Pay attention to the chronically on/off relationships around you. Because your homegirl could very well be trying and failing to get away from a master manipulator. And all of this goes for anybody of any gender in any relationship.

3. Y’all expect abusers to admit their fault.

People are amazed that the baseball player kept picking up her purse and putting her glasses back on her face after hitting her. Those of us who know better recognized it for what it was: gaslighting. He can hit you, deny it, and have you questioning yourself in the span on five seconds.

What did Blair Underwood tell ole girl? “The bath should help with your soreness”. She was not sore because she ran a 5k. She was sore because he ran her head into the wall. But he won’t say that. They NEVER say it’s abuse, and they rarely even admit they were wrong. Admitting guilt could mean criminal culpability, but it definitely means personal accountability. Admitting they are at fault means admitting their own issues, and that is among the things they fear most.

In a rare case, an abuser will admit he is just trying to make the person’s life miserable. Chris Brown has told us explicitly, implicitly, and everything in between that he is an abuser. Though he once apologized for his behavior, he hasn’t seemed to seek the real help to fix it. We’ve learned a lot about Chris: that he was raped(?) and that he grew up around domestic violence. Admitting his abusive actions would mean unpacking the raw emotions of the abuse he has witnessed and experienced in his life.

4. Y’all blame the victim.

One day y’all are gonna understand this abt Chris Brown, Robin Thicke, and the rest of’em: abuse is not about the victim, and it certainly is not about love.  If somehow an abuser admits to anything at all, they typically find a way to place blame on their partner.  To make matters worse, other people pile it on. I don’t even need to go into the completely asinine arguments about when abuse is warranted or provoked. I mean the victim blaming where y’all don’t blame the victim for JUST the abuse, you blame them for any and everything that comes after it.

It is incredibly sad to learn how many people blamed, threatened, and taunted the ex-girlfriend of the Cleveland Facebook Killer. She has been blamed as the cause for his murderous rampage for everything from being too good to him, breaking his heart, having “bomb p*ssy”, or cheating on him. I don’t know or care to know the details of their relationship or how it ended. What I do know is that their relationship was over, and somehow, she is still to blame. Which leads to the last point.
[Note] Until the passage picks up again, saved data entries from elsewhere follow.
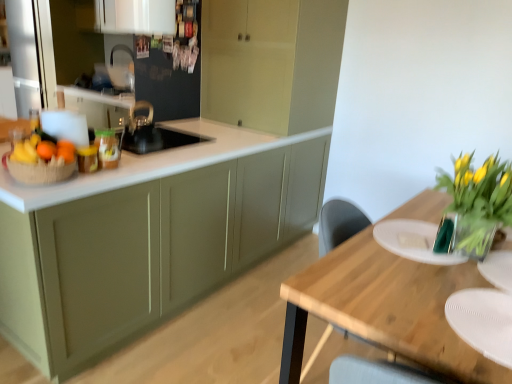
Identify the location of wooden table at center. (385, 308).

The height and width of the screenshot is (384, 512). I want to click on white matte plate at right, the first plate when ordered from back to front, so click(x=413, y=241).

Find the location of `wooden table at center`. wooden table at center is located at coordinates (385, 308).

From a real-world perspective, is white matte plate at right, which ranks as the first plate in top-to-bottom order, positioned above or below shiny yellow bananas at left?

white matte plate at right, which ranks as the first plate in top-to-bottom order, is situated lower than shiny yellow bananas at left in the real world.

At what (x,y) coordinates should I click in order to perform the action: click on fruit above the white matte plate at right, the second plate from the bottom (from a real-world perspective). Please return your answer as a coordinate pair (x, y). The height and width of the screenshot is (384, 512). Looking at the image, I should click on (42, 151).

Considering the positions of objects white matte plate at right, which ranks as the first plate in top-to-bottom order, and shiny yellow bananas at left in the image provided, who is behind, white matte plate at right, which ranks as the first plate in top-to-bottom order, or shiny yellow bananas at left?

Positioned behind is shiny yellow bananas at left.

Are white matte plate at right, the second plate from the bottom, and shiny yellow bananas at left beside each other?

No, white matte plate at right, the second plate from the bottom, is not next to shiny yellow bananas at left.

Could you tell me if wooden table at center is turned towards white matte plate at right, the 2th plate when ordered from front to back?

No, wooden table at center is not aimed at white matte plate at right, the 2th plate when ordered from front to back.

From a real-world perspective, is wooden table at center over white matte plate at right, the 2th plate when ordered from front to back?

No, from a real-world perspective, wooden table at center is not on top of white matte plate at right, the 2th plate when ordered from front to back.

Can you tell me how much wooden table at center and white matte plate at right, the second plate from the bottom, differ in facing direction?

The angular difference between wooden table at center and white matte plate at right, the second plate from the bottom, is 179 degrees.

From the picture: Between wooden table at center and white matte plate at right, the 2th plate when ordered from front to back, which one has more height?

With more height is wooden table at center.

Where is `floral arrangement above the matte green cabinets at center, the 2th cabinetry viewed from the front (from a real-world perspective)`? The image size is (512, 384). floral arrangement above the matte green cabinets at center, the 2th cabinetry viewed from the front (from a real-world perspective) is located at coordinates point(478,200).

How far apart are translucent glass vase at right and matte green cabinets at center, the 2th cabinetry viewed from the front?

A distance of 1.37 meters exists between translucent glass vase at right and matte green cabinets at center, the 2th cabinetry viewed from the front.

Between point (465, 215) and point (252, 150), which one is positioned behind?

The point (252, 150) is farther from the camera.

Is translucent glass vase at right to the left of matte green cabinets at center, placed as the 3th cabinetry when sorted from back to front, from the viewer's perspective?

No, translucent glass vase at right is not to the left of matte green cabinets at center, placed as the 3th cabinetry when sorted from back to front.

From a real-world perspective, between orange matte at left and brown woven basket at left, who is vertically lower?

brown woven basket at left.

Could you tell me if orange matte at left is facing brown woven basket at left?

No, orange matte at left is not turned towards brown woven basket at left.

Is shiny yellow bananas at left to the left or to the right of translucent glass vase at right in the image?

In the image, shiny yellow bananas at left appears on the left side of translucent glass vase at right.

Is shiny yellow bananas at left taller than translucent glass vase at right?

No.

Considering the sizes of shiny yellow bananas at left and translucent glass vase at right in the image, is shiny yellow bananas at left bigger or smaller than translucent glass vase at right?

shiny yellow bananas at left is smaller than translucent glass vase at right.

From a real-world perspective, is shiny yellow bananas at left on translucent glass vase at right?

Correct, in the physical world, shiny yellow bananas at left is higher than translucent glass vase at right.

Looking at this image, between orange matte at left and matte green cabinets at center, the 2th cabinetry viewed from the front, which one has smaller size?

Smaller between the two is orange matte at left.

Does orange matte at left appear on the right side of matte green cabinets at center, the 2th cabinetry viewed from the front?

In fact, orange matte at left is to the left of matte green cabinets at center, the 2th cabinetry viewed from the front.

Is orange matte at left touching matte green cabinets at center, placed as the 3th cabinetry when sorted from back to front?

No, orange matte at left is not next to matte green cabinets at center, placed as the 3th cabinetry when sorted from back to front.

From a real-world perspective, is orange matte at left above or below matte green cabinets at center, placed as the 3th cabinetry when sorted from back to front?

In terms of real-world spatial position, orange matte at left is above matte green cabinets at center, placed as the 3th cabinetry when sorted from back to front.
5. Y’all think it’s over when it’s over.

This may be the one time I envy someone’s ignorance and rudeness. Because if you’re unable to understand why someone stays in a harmful situation, it means you probably don’t understand what it’s like to try to think clearly despite mind games and fear tactics from a person who you trust and care about.  Staying in the relationship is sometimes about appeasing the abuser simply out of self preservation. If someone is an abuser when they are IN the relationship with them, do you think they just magically stop and give up when the relationship ends? No. They harass, embarrass, and blackmail. We saw how a teacher in San Bernardino left her abusive husband, only for him to kill her. What is it you would have people to do after they leave? Go into hiding and live in fear until the abuser finds someone else to victimize?

I’m working on a PhD in Educational Leadership. I can talk to you about leadership theory and state finance policy and critical race theory and many things. I can’t talk to you about the science of the brain. But those who can would tell you that abuse is traumatic. After physical scars heal, their mental and emotional counterparts take much more time. You can be triggered at any time.

It’s never over. It haunts you. The sick part is the abuser knows they will always have some tiny piece of control over you: fear. When the years pass, when the fear is no longer overwhelming, it will still be present enough for you to heavily veil your own story in a blog post in order to avoid retaliation from a person who still doesn’t think it was abuse.